[Study text Boundary: Start]

Marit Stiles MPP for Davenport

Government of Ontario

Letter to Ontario's new Education Minister

Published on June 25, 2019

Ontario has a new Education Minister. I wrote Minister Lecce to call on him to seize this opportunity to reverse Doug Ford's cuts and start investing in Ontario's next generation.

Download the PDF here.

 

Hon. Stephen Lecce

Minister of Education

VIA Email

June 24, 2019

Honourable Minister,

Congratulations on your recent appointment as Ontario’s new Minister of Education.

Ontario’s public education system helped make our province the economic engine of Canada, and ensuring that high quality, accessible and equitable education is there for the next generation of Ontarians is one of the government’s most sacred responsibilities.

Under the previous government, hundreds of community schools closed, special education funding did not keep pace with student needs and the school repair backlog reached an outrageous $16 billion. Sadly, Doug Ford’s policies have taken a system already under strain and have added substantial new pressures that will impact students in every part of the province.

Rolling back the Health and Physical Education curriculum meant that for this entire school year, students learned from an outdated 1998 curriculum that does not prepare them for today’s world or reflect the diversity of our province. Following a lengthy and costly consultation, a new curriculum was promised by the end of May – yet Ontarians are still waiting.

[Study text Boundary: End]

Reproduce word for word the passage of the letter to Ontario's Education Minister from "Government of Ontario" up to and including "the PDF here.". The data have no connection to the letter above.

[Data extract Boundary: Start]

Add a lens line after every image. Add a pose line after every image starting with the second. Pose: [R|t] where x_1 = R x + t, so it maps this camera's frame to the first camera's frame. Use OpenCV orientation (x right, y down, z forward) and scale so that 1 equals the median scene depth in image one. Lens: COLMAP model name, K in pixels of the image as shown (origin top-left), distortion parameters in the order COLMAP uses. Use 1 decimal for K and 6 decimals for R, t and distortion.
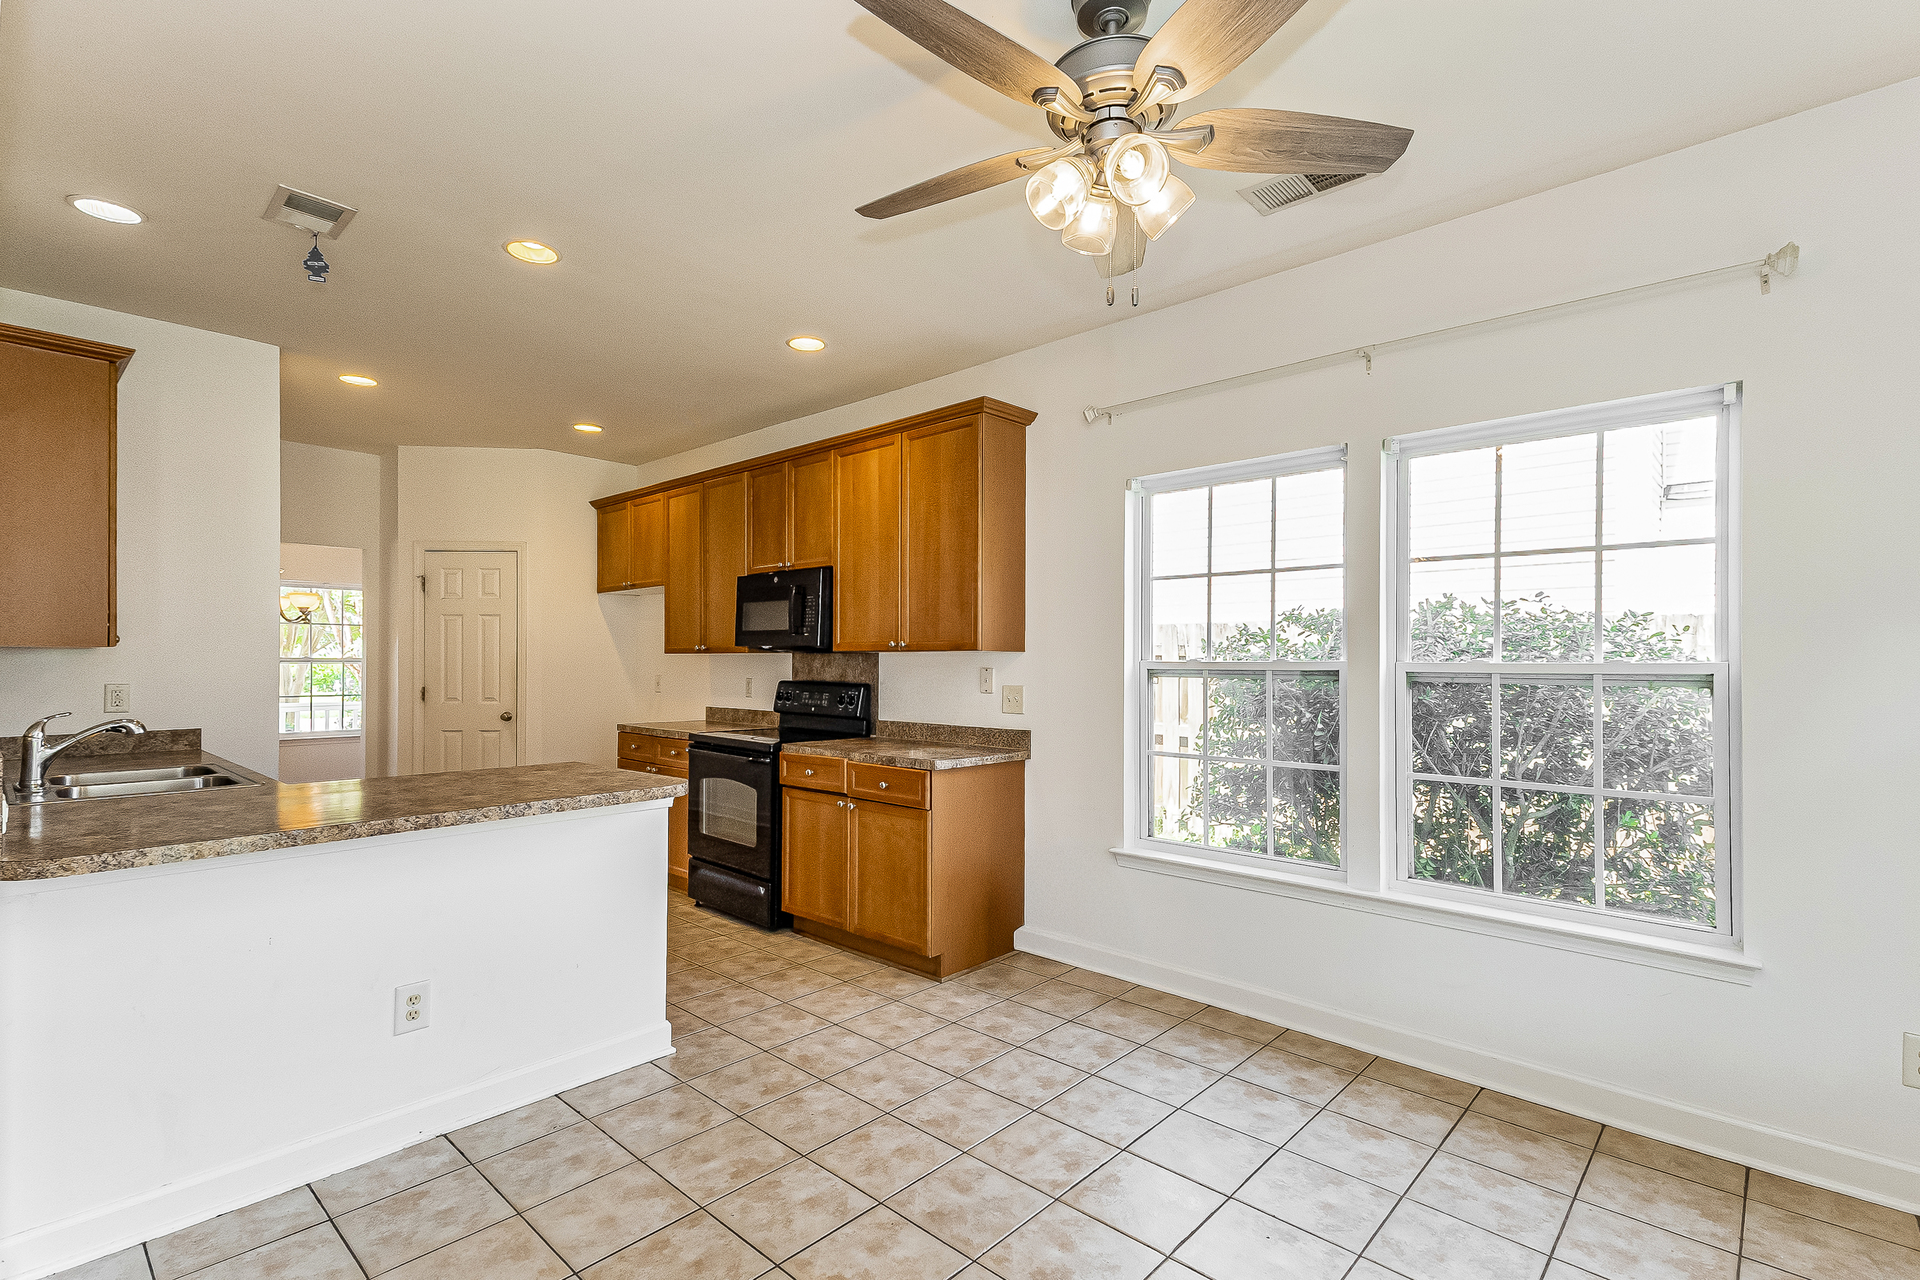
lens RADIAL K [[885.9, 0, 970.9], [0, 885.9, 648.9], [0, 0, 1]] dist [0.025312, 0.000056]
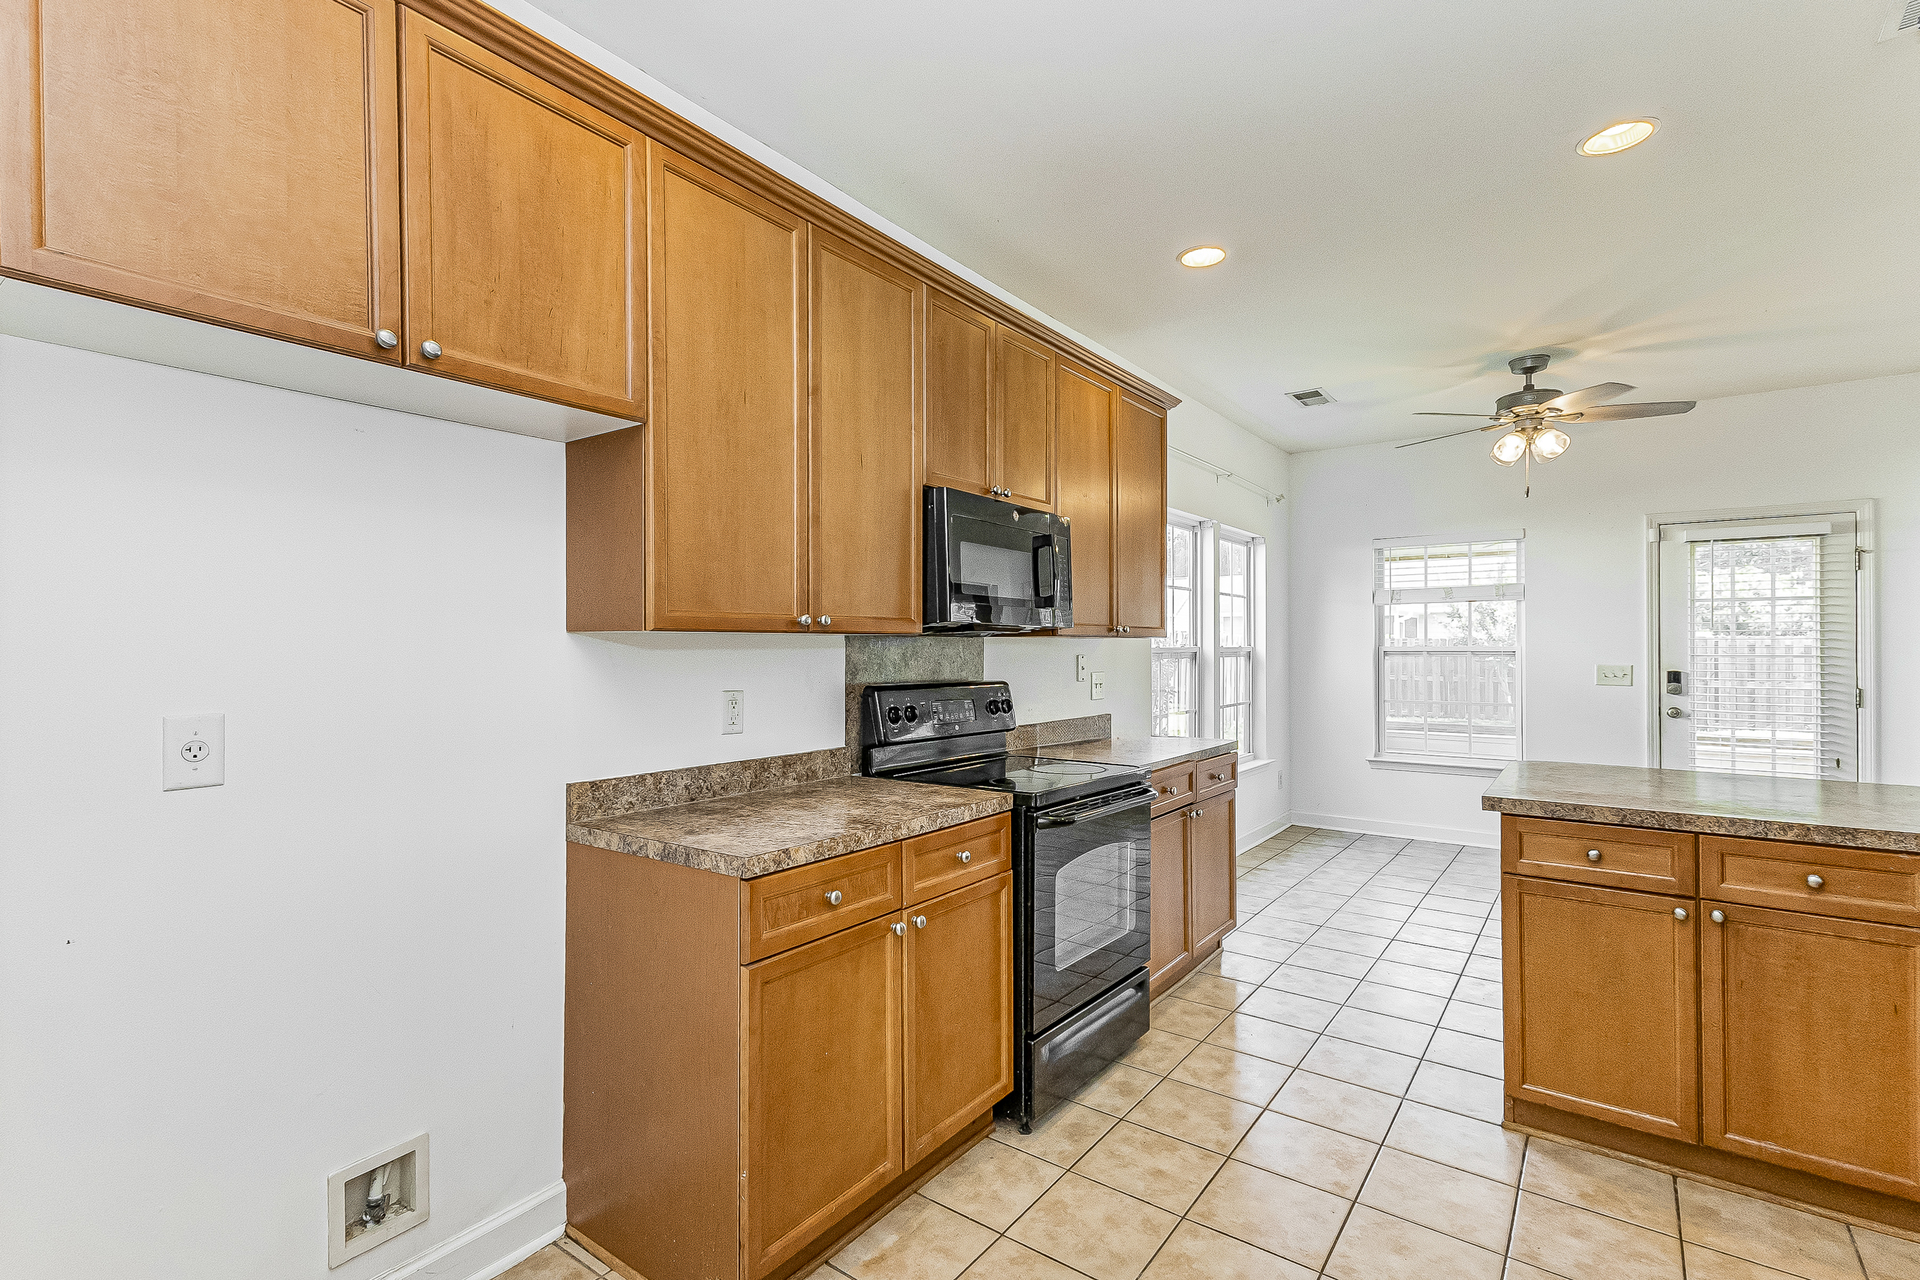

[Data extract Boundary: End]

* [Answer to this problem]:
Government of Ontario

Letter to Ontario's new Education Minister

Published on June 25, 2019

Ontario has a new Education Minister. I wrote Minister Lecce to call on him to seize this opportunity to reverse Doug Ford's cuts and start investing in Ontario's next generation.

Download the PDF here.